Tuberculose em Crianças: Conduta no Contato Domiciliar

UEM - Hospital Universitário de Maringá (PR) — Prova 2020

Enunciado

Pré-escolar de 4 anos, é trazido à UBS por sua mãe que encontra-se preocupada pois o pai da criança foi diagnosticado com tuberculose pulmonar há 10 dias, tendo iniciado tratamento neste momento. A mãe relata que o pai da criança já vinha apresentando tosse há pelo menos 3 meses. Quanto à criança, não há queixas. Vem apresentando bom ganho ponderal e encontra-se eutrófica. Nega tosse, febre ou outros sintomas. Exame físico sem alterações. Diante do quadro, assinale a conduta médica mais adequada.

Alternativas

  1. A) Orientar a mãe que o pai da criança deverá utilizar máscara N95 até que apresente negativação do escarro e liberar a criança pois a mesma encontra-se assintomática.
  2. B) Realizar prova tuberculínica para verificar se a criança encontra-se infectada, sendo dispensável a radiografia de tórax pois a criança encontra-se assintomática.
  3. C) Por tratar-se de uma criança menor de 10 anos com história de contato, deve-se realizar prova tuberculínica e radiografia de tórax.
  4. D) Realizar radiografia de tórax como triagem inicial. Caso esteja alterada, realizar prova tuberculínica.
  5. E) Iniciar tratamento para tuberculose latente pois a história de contato é bastante relevante e o risco da criança estar infectada é bastante elevado.

Pérola Clínica

Criança < 10 anos + contato TB → PPD + RX tórax → avaliar infecção latente/doença ativa.

Resumo-Chave

Em crianças menores de 10 anos com contato domiciliar de tuberculose, mesmo assintomáticas, a conduta inicial deve incluir a realização de Prova Tuberculínica (PPD) e Radiografia de Tórax para rastrear tanto a infecção latente quanto a doença ativa, devido ao alto risco de progressão para doença.

Contexto Educacional

A tuberculose (TB) em crianças representa um desafio diagnóstico e terapêutico significativo, especialmente em países de alta endemicidade. A história de contato domiciliar com um adulto bacilífero é o principal fator de risco para a infecção e o desenvolvimento da doença ativa em crianças, que são mais vulneráveis à progressão da infecção latente para a doença. A identificação e o manejo adequados desses contatos são cruciais para o controle da TB. Em crianças menores de 10 anos com história de contato com caso de TB pulmonar, a conduta inicial deve ser abrangente, mesmo que a criança esteja assintomática. Isso inclui a realização da Prova Tuberculínica (PPD) para avaliar a infecção e a radiografia de tórax para descartar a doença ativa. A PPD positiva indica infecção, mas não diferencia doença latente de ativa. A radiografia de tórax é fundamental para identificar sinais de doença pulmonar, que pode ser sutil em crianças. Após a avaliação, se a criança apresentar PPD reator e radiografia de tórax normal, o diagnóstico é de infecção latente, e o tratamento profilático com isoniazida deve ser iniciado. Se houver alterações na radiografia ou sintomas sugestivos, a investigação para doença ativa deve ser aprofundada. O tratamento da tuberculose latente em crianças é uma medida preventiva eficaz que reduz significativamente o risco de desenvolver a doença ativa, especialmente em grupos de alto risco.

Perguntas Frequentes

Qual a importância do contato domiciliar para o risco de tuberculose em crianças?

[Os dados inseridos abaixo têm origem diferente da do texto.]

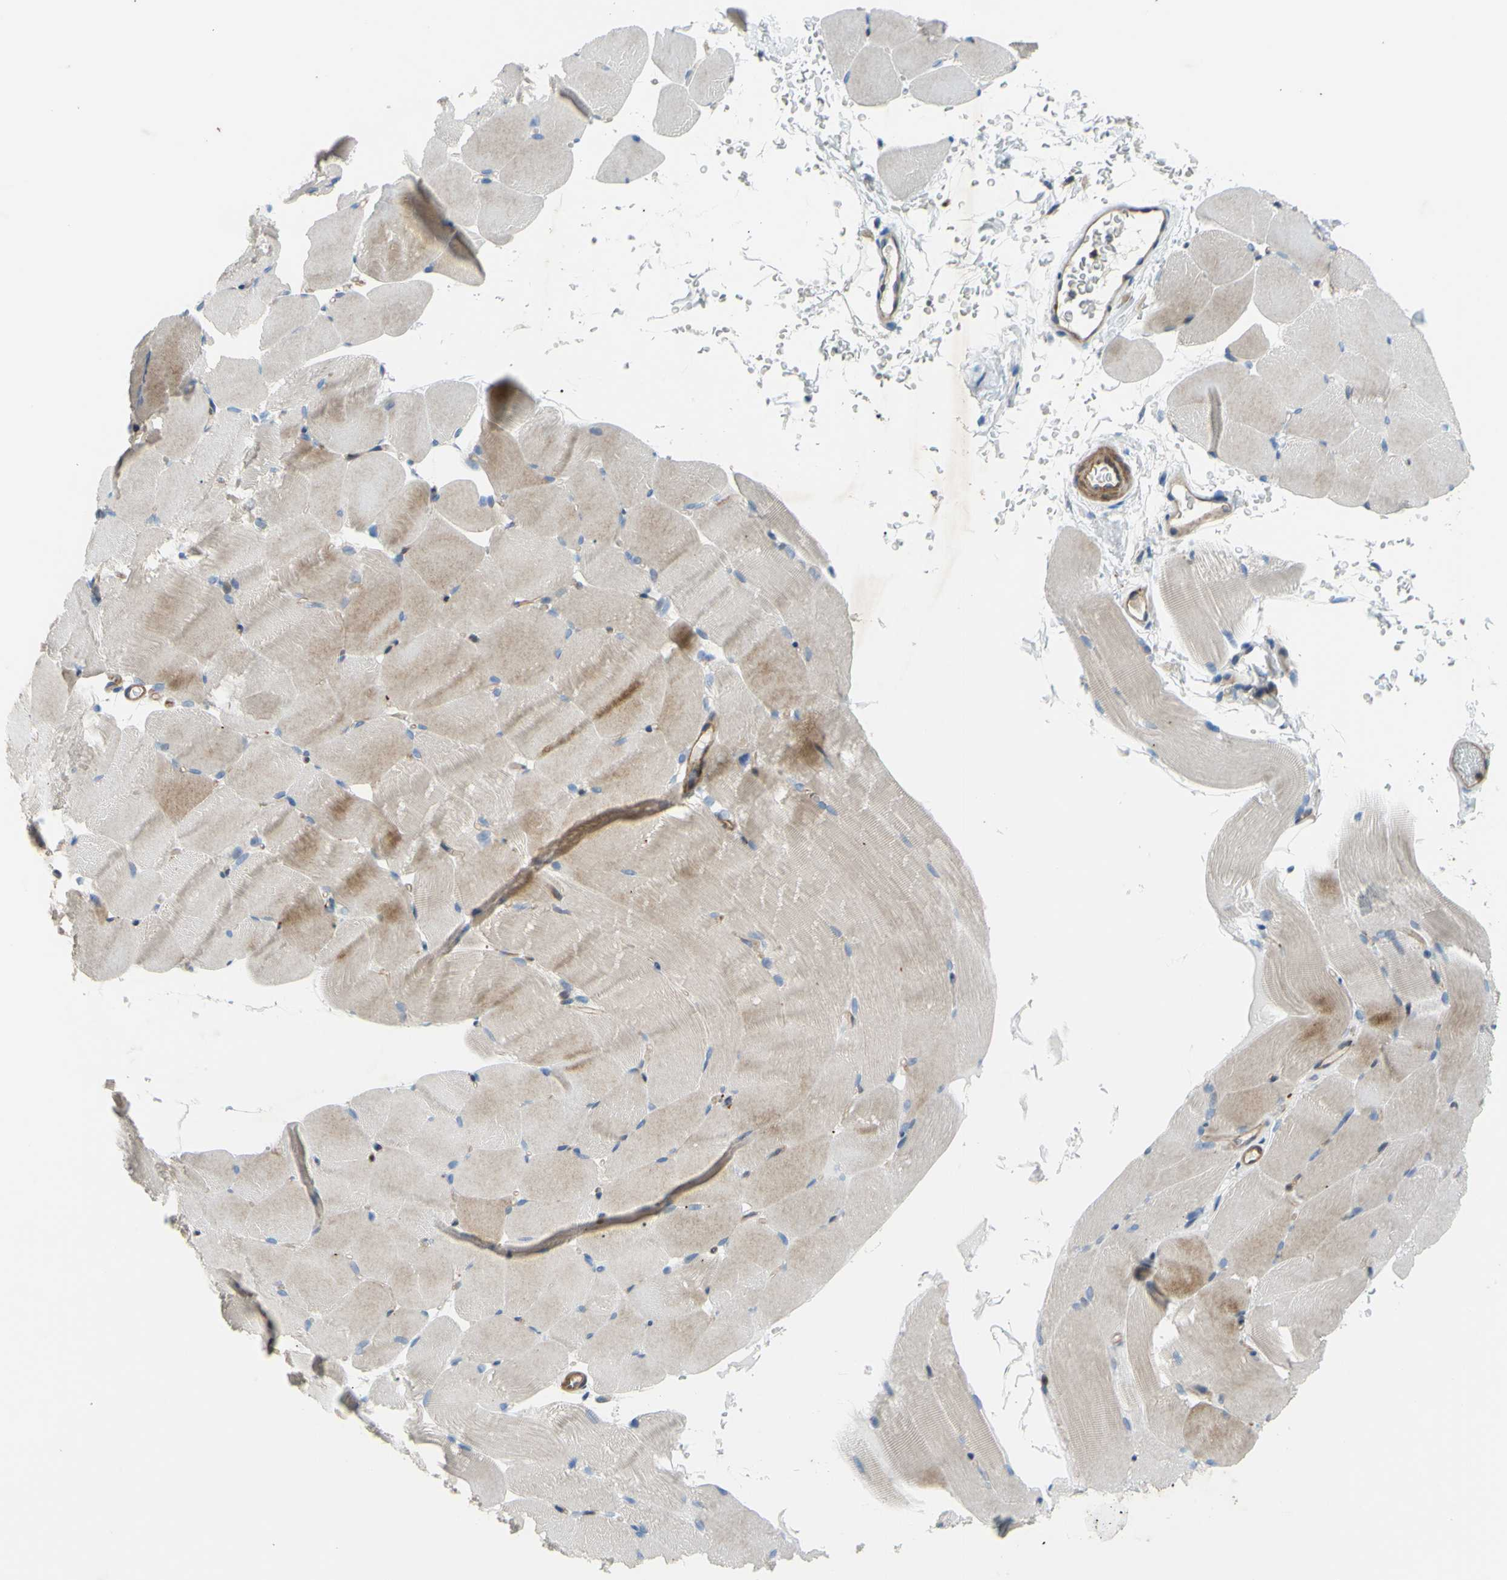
{"staining": {"intensity": "moderate", "quantity": "<25%", "location": "cytoplasmic/membranous"}, "tissue": "skeletal muscle", "cell_type": "Myocytes", "image_type": "normal", "snomed": [{"axis": "morphology", "description": "Normal tissue, NOS"}, {"axis": "topography", "description": "Skeletal muscle"}, {"axis": "topography", "description": "Parathyroid gland"}], "caption": "IHC micrograph of unremarkable skeletal muscle stained for a protein (brown), which demonstrates low levels of moderate cytoplasmic/membranous expression in about <25% of myocytes.", "gene": "PAK2", "patient": {"sex": "female", "age": 37}}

O contato domiciliar com um caso de tuberculose pulmonar bacilífera é o principal fator de risco para infecção e desenvolvimento da doença em crianças, especialmente as menores de 5 anos, devido à imaturidade imunológica.

Por que realizar PPD e radiografia de tórax em crianças expostas à tuberculose?

A Prova Tuberculínica (PPD) avalia a infecção pelo Mycobacterium tuberculosis, enquanto a radiografia de tórax é essencial para descartar a doença ativa, que pode ser assintomática em crianças pequenas. Ambos são complementares.

Quando se deve iniciar o tratamento da tuberculose latente em crianças?

O tratamento da tuberculose latente é indicado para crianças com PPD reator (ou contato íntimo com bacilífero se PPD não reator e <5 anos) e radiografia de tórax normal, após exclusão de doença ativa.